Performance improvements
Nice work on this! Thanks for making it available.
The performance of the current demo seems to differ substantially from what was quoted in the slam++ paper:
This process typically takes <5ms for 160K PPFs and could also be used in the future to describe new object classes on the fly as they are automatically segmented.
The demo example of this code seems to build the model in ~2 seconds and then object detection runs in ~10+ seconds for the chair.
I took a look at the code and I believe the problem is that it is implemented as if running on a regular CPU using a very small amount of code from thrust. Algorithms with low parallelization on the GPU will be much slower than on the CPU, the advantage of the GPU comes when code is parallelized to the extreme. With the current code I think switching to CPU only would actually improve performance. That change doesn't seem like it will take too much effort, and it may make sense to support CPU only and GPU at the users option anyway.

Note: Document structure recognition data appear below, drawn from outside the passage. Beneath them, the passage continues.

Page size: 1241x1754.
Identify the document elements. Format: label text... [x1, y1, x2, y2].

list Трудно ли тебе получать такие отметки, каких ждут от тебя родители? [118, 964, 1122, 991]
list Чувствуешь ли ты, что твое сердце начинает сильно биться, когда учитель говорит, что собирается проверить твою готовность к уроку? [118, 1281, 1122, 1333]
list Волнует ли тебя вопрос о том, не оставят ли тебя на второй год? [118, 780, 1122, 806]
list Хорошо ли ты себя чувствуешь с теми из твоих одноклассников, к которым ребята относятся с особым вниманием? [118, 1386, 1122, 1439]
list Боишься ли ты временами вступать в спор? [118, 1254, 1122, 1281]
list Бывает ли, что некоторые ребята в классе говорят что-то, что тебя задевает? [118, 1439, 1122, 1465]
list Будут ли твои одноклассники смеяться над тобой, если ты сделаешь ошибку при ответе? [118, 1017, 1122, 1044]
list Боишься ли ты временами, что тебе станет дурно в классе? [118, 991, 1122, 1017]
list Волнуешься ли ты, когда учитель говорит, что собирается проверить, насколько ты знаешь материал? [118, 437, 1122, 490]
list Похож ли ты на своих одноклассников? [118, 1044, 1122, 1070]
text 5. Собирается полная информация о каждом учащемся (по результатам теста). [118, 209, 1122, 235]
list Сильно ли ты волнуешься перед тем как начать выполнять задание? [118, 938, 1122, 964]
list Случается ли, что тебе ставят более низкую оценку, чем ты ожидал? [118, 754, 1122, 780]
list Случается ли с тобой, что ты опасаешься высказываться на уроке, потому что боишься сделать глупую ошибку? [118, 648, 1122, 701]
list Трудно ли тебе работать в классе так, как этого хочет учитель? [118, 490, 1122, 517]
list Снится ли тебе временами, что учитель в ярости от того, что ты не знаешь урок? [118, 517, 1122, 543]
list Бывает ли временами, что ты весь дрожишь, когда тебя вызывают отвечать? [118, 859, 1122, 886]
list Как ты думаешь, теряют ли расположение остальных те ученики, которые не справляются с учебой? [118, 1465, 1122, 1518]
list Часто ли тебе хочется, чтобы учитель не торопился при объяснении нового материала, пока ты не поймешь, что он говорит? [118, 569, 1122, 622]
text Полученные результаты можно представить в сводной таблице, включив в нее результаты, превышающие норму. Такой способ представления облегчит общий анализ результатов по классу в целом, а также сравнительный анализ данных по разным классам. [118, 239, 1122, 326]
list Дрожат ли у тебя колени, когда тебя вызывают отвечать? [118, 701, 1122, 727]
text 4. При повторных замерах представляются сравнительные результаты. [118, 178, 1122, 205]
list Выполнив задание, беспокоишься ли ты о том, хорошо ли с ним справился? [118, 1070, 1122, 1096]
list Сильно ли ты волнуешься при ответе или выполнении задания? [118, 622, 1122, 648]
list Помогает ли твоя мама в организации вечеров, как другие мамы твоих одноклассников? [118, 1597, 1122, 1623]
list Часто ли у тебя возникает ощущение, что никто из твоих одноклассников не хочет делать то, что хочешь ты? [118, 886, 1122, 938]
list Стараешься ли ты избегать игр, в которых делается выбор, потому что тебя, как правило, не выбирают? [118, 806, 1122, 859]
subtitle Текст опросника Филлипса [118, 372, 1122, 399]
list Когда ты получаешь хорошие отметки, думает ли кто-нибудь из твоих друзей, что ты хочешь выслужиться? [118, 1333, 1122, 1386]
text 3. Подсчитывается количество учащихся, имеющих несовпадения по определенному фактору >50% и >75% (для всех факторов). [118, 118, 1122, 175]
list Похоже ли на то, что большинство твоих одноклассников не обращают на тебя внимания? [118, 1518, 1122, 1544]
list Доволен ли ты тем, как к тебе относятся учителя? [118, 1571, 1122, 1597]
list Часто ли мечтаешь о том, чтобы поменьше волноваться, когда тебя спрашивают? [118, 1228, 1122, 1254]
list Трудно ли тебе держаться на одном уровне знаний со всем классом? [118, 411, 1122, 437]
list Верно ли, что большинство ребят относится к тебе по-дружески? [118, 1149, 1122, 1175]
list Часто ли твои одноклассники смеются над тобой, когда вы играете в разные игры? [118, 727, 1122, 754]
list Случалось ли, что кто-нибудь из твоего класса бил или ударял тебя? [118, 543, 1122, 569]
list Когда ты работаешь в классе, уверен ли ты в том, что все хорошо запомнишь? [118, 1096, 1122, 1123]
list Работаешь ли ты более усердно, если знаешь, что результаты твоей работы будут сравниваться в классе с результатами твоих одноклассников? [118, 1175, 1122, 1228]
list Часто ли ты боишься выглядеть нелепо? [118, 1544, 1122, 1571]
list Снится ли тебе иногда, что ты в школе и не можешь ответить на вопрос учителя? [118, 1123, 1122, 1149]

In case you'd like to improve the GPU performance these may be of use: http://docs.nvidia.com/cuda/cuda-c-best-practices-guide/#axzz41liQ5klM https://www.quora.com/What-is-the-best-way-to-learn-CUDA
The performance may also be better than I'm seeing because I don't have PCL cuda. Trying to build and install it now.
Thanks for your review! Yes, this is a very rough implementation and is not really optimized. I do plan to make the GPU parallelization optional as you commented.